## EXERCISE PROMPT
Reproduce verbatim the part of the year-in-review post below that begins at the words "During 2010, I" and stops after the words "lure into bed.".

## EXTRACT PROVIDED

So, 2011 has major changes in store for my family: My daughter's wedding, my mother's surgery and her move to assisted living. As for me? I just hope to be able to get through it all.
2010 started out with my daughter becoming engaged to her long-time boyfriend. (He proposed on December 31, 2009. It was very romantic, based on the pictures he put up on Facebook.) A lot of 2010 was filled with planning the wedding, to be held this March. For the most part, this has been a positive experience. But the fact that I am not exactly amicably divorced from her father has caused a little stress for both her and me. I wish I knew how to fix this.
During 2010, I didn't have a single date. I didn't flirt with any guys. I didn't even have a pleasant conversation with an eligible man (for me, that means single, in my age bracket, and employed). All the men I know are married or gay (or possibly both, this being Massachusetts). I just wish I had a male friend to go out with from time to time. I have no desire to get married again. I took down my personal ads after meeting too many unemployed guys who were only looking for somebody to sponge off of or lure into bed.
During 2010, though, I did go on vacation twice. In June my sons included me in their week at their father's family summer cottage on the shore of a lake in New Hampshire. I'd been there many times over the 24 years I was with their father, and I was glad to get a chance to go back without him. We brought my two cats. The older one, Peaches, had been there a few times before, back in the late 90's. I couldn't tell if he remembered it. The younger cat, Zoe, fell in love with the screened-in porch, where she could chatter at chipmunks and birds to her heart's content.

Saved entries:
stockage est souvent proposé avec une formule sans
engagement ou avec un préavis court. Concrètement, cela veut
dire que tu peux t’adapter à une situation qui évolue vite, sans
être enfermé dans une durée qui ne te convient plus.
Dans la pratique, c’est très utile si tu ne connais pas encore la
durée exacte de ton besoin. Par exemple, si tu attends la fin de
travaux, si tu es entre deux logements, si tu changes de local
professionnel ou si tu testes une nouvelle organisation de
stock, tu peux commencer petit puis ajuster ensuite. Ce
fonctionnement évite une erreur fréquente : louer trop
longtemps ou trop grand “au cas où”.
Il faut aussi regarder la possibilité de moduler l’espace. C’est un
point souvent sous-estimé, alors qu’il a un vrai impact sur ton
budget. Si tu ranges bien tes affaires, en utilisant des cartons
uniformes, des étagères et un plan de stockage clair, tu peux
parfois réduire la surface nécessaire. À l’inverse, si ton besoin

## THE COMPLETED TASK
During 2010, I didn't have a single date. I didn't flirt with any guys. I didn't even have a pleasant conversation with an eligible man (for me, that means single, in my age bracket, and employed). All the men I know are married or gay (or possibly both, this being Massachusetts). I just wish I had a male friend to go out with from time to time. I have no desire to get married again. I took down my personal ads after meeting too many unemployed guys who were only looking for somebody to sponge off of or lure into bed.